> Belge Alıntısı
※ ※ ※
Her iki “tarafın” da, arzusu, kendilerine, sermaye grubu ve yandaşlarına, ülke zenginliğini hortumlamak. Eski ve yeni TC egemenleri arasındaki tek fark, zavallı, karın tokluğuna yaşamak isteyen milyonlarca emekçinin gözlerini, akıllarını, “ruhlarını” kör edecek ideoloji konusundaki ayrılıktır. Merkezî İktidar zorbalığına her ikisinin de yapışma nedeni aynıdır.
*
Geçen yüzyıl insanlık tarihinin en dramatik, en heyecanlı, en kanlı, en tutkulu, en hırslı Paradigma arayışı ile geçti. Yüz yıl bittiğinde arkasında yüzlerce milyon insanla birlikte gömülmesi gereken “iki ceset” daha bıraktı. Ulus-Devlet ve “Devrimci İşçi Sınıfın” Sosyalizm Paradigmalarına aitcesetler! Ve İslamcı Siyasal Hareketler bu iki “ideolojik” cesedin, boş bıraktığı “dünya çölünde” uyanmış “mumyalardır”. Ellerindeki silahlar, cep telefonları, bilgisayarlar, tanklar, toplar, otomobiller, uçaklar, postallar… Tümü de Batı’nın, Modernite dünyasının ürettiği mallar! Modernite’nin silahları, araçları ile güya Emperyalizm’e savaş açmışlardır. Görüldüğü gibi yalnızca birbirlerini katletmektedirler!
※ ※ ※
> Görevler
A. Listenin ilk satırından başla ve "183L0 180V264H97L79 242L107" ifadesini içeren satırdan sonra dur. Bu satırları, boş olanları atlayarak numaralı liste biçiminde düzenle.
B. Geçen yüzyılın paradigmaları üzerine yazılmış metni kaldığı yerden devam ettir.

Etiketli alan ana hat öğeleri:
※ ※ ※
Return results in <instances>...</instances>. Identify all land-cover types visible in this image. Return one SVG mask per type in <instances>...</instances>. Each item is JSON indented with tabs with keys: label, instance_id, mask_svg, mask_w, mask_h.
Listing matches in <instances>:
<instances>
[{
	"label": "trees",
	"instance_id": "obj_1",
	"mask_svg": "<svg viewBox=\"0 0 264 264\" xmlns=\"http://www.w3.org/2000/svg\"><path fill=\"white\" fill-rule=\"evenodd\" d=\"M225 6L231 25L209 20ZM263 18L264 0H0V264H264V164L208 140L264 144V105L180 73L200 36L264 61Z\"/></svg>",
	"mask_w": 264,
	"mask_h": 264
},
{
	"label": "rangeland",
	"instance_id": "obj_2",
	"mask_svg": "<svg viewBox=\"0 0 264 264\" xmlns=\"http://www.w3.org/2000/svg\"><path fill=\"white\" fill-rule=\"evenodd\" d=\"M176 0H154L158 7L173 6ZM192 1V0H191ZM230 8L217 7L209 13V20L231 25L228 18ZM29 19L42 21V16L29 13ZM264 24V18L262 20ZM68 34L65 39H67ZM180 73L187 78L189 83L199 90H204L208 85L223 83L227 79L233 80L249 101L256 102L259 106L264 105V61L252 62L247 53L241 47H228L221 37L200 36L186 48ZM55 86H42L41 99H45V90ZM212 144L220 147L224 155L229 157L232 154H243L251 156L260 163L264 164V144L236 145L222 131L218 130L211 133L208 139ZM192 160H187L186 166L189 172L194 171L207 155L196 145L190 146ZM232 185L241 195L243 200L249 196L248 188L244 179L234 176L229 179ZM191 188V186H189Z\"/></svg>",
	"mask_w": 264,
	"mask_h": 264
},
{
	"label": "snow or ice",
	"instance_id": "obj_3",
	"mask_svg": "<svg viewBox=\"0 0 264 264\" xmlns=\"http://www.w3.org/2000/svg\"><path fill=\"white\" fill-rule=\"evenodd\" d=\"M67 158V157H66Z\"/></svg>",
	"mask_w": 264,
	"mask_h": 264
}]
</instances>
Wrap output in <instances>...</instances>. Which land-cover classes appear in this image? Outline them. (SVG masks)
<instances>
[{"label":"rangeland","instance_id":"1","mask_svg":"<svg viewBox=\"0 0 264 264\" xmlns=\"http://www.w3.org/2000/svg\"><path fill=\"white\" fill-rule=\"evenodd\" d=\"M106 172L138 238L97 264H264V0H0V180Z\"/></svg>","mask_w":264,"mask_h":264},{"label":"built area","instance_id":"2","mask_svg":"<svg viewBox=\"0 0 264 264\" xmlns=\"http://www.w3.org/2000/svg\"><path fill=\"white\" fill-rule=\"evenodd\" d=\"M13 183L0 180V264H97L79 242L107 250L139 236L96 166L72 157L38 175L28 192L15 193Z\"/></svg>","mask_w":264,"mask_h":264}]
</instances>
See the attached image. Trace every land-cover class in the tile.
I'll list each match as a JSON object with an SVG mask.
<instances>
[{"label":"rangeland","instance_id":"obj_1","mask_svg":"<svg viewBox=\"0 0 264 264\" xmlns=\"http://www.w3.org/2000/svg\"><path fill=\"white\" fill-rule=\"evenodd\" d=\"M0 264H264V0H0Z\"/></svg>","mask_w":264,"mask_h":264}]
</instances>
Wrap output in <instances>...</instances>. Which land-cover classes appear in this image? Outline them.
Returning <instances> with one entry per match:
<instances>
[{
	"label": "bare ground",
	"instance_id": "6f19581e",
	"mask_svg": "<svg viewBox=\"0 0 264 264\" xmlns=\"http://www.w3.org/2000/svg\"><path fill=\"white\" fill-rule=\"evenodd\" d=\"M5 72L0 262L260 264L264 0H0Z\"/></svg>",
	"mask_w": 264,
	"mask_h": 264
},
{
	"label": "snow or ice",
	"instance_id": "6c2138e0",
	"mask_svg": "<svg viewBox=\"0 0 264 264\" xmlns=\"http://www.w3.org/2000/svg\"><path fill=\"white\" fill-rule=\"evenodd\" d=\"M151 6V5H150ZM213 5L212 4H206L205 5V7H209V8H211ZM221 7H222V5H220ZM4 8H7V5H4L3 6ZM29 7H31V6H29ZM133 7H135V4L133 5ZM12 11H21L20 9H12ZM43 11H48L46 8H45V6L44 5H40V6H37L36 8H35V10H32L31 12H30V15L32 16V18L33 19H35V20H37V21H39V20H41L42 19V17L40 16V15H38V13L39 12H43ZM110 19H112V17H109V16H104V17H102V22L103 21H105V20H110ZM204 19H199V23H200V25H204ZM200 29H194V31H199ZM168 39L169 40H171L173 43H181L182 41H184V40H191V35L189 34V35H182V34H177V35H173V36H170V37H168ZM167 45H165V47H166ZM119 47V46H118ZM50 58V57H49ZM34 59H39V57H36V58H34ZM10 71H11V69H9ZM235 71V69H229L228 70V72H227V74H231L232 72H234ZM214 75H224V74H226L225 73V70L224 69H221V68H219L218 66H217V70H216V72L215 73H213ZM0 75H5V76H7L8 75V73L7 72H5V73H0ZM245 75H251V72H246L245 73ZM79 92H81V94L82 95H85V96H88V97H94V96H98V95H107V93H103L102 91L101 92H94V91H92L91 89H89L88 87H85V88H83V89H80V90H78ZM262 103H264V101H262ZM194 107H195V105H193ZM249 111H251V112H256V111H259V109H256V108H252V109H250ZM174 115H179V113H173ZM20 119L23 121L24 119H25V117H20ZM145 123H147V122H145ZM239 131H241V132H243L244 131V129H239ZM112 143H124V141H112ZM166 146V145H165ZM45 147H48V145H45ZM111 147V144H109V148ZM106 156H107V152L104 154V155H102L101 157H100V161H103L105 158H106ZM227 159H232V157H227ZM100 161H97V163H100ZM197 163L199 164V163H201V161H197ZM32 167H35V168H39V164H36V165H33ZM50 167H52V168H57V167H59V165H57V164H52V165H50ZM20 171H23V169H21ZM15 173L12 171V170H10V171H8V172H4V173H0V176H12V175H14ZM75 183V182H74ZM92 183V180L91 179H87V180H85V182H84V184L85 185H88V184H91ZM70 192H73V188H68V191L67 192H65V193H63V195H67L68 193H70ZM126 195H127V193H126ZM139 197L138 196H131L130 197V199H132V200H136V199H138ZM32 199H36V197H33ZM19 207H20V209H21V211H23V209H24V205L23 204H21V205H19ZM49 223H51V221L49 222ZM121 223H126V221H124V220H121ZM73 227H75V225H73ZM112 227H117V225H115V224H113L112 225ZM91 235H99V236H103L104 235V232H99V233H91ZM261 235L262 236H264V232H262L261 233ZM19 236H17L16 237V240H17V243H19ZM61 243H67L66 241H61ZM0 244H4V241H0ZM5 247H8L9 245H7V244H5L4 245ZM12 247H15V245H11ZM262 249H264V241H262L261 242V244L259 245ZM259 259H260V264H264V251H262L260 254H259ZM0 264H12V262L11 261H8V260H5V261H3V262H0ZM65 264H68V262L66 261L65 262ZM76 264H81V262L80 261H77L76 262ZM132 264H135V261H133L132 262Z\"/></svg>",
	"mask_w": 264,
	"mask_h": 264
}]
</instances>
※ ※ ※
> Cevap Anahtarı
A.
1. Return results in <instances>...</instances>. Identify all land-cover types visible in this image. Return one SVG mask per type in <instances>...</instances>. Each item is JSON indented with tabs with keys: label, instance_id, mask_svg, mask_w, mask_h.
2. Listing matches in <instances>:
3. <instances>
4. [{
5. 	"label": "trees",
6. 	"instance_id": "obj_1",
7. 	"mask_svg": "<svg viewBox=\"0 0 264 264\" xmlns=\"http://www.w3.org/2000/svg\"><path fill=\"white\" fill-rule=\"evenodd\" d=\"M225 6L231 25L209 20ZM263 18L264 0H0V264H264V164L208 140L264 144V105L180 73L200 36L264 61Z\"/></svg>",
8. 	"mask_w": 264,
9. 	"mask_h": 264
10. },
11. {
12. 	"label": "rangeland",
13. 	"instance_id": "obj_2",
14. 	"mask_svg": "<svg viewBox=\"0 0 264 264\" xmlns=\"http://www.w3.org/2000/svg\"><path fill=\"white\" fill-rule=\"evenodd\" d=\"M176 0H154L158 7L173 6ZM192 1V0H191ZM230 8L217 7L209 13V20L231 25L228 18ZM29 19L42 21V16L29 13ZM264 24V18L262 20ZM68 34L65 39H67ZM180 73L187 78L189 83L199 90H204L208 85L223 83L227 79L233 80L249 101L256 102L259 106L264 105V61L252 62L247 53L241 47H228L221 37L200 36L186 48ZM55 86H42L41 99H45V90ZM212 144L220 147L224 155L229 157L232 154H243L251 156L260 163L264 164V144L236 145L222 131L218 130L211 133L208 139ZM192 160H187L186 166L189 172L194 171L207 155L196 145L190 146ZM232 185L241 195L243 200L249 196L248 188L244 179L234 176L229 179ZM191 188V186H189Z\"/></svg>",
15. 	"mask_w": 264,
16. 	"mask_h": 264
17. },
18. {
19. 	"label": "snow or ice",
20. 	"instance_id": "obj_3",
21. 	"mask_svg": "<svg viewBox=\"0 0 264 264\" xmlns=\"http://www.w3.org/2000/svg\"><path fill=\"white\" fill-rule=\"evenodd\" d=\"M67 158V157H66Z\"/></svg>",
22. 	"mask_w": 264,
23. 	"mask_h": 264
24. }]
25. </instances>
26. Wrap output in <instances>...</instances>. Which land-cover classes appear in this image? Outline them. (SVG masks)
27. <instances>
28. [{"label":"rangeland","instance_id":"1","mask_svg":"<svg viewBox=\"0 0 264 264\" xmlns=\"http://www.w3.org/2000/svg\"><path fill=\"white\" fill-rule=\"evenodd\" d=\"M106 172L138 238L97 264H264V0H0V180Z\"/></svg>","mask_w":264,"mask_h":264},{"label":"built area","instance_id":"2","mask_svg":"<svg viewBox=\"0 0 264 264\" xmlns=\"http://www.w3.org/2000/svg\"><path fill=\"white\" fill-rule=\"evenodd\" d=\"M13 183L0 180V264H97L79 242L107 250L139 236L96 166L72 157L38 175L28 192L15 193Z\"/></svg>","mask_w":264,"mask_h":264}]

B.
Bu üç “paradigma” da Merkezî İktidar için gözünü kırpmadan milyonlarca insanı öldürür; öldürmüştür de; şu anda da öldüreceği her “karşı kabile” insanının suyu, yiyeceği kendi kabilesine kalacağı için sevinir!
Bu üç paradigma birbirleri ile ölümüne savaşır; ittifak da yapabilirler; çünkü üçü de Merkezî Tahakküm sisteminde uzlaşırlar; ittifak gerçekleşmişse eğer, iktidar olur olmaz, azıcık güçlü olanın ilk fırsatta diğerini kitlesel olarak “temizleyeceği” de kesindir. Üçü de Faşizm’le taçlandıracakları uygun örgütsel yapılanmalara, ideoloji-kültüre, siyasal ahlak ve hırsa sahiptir.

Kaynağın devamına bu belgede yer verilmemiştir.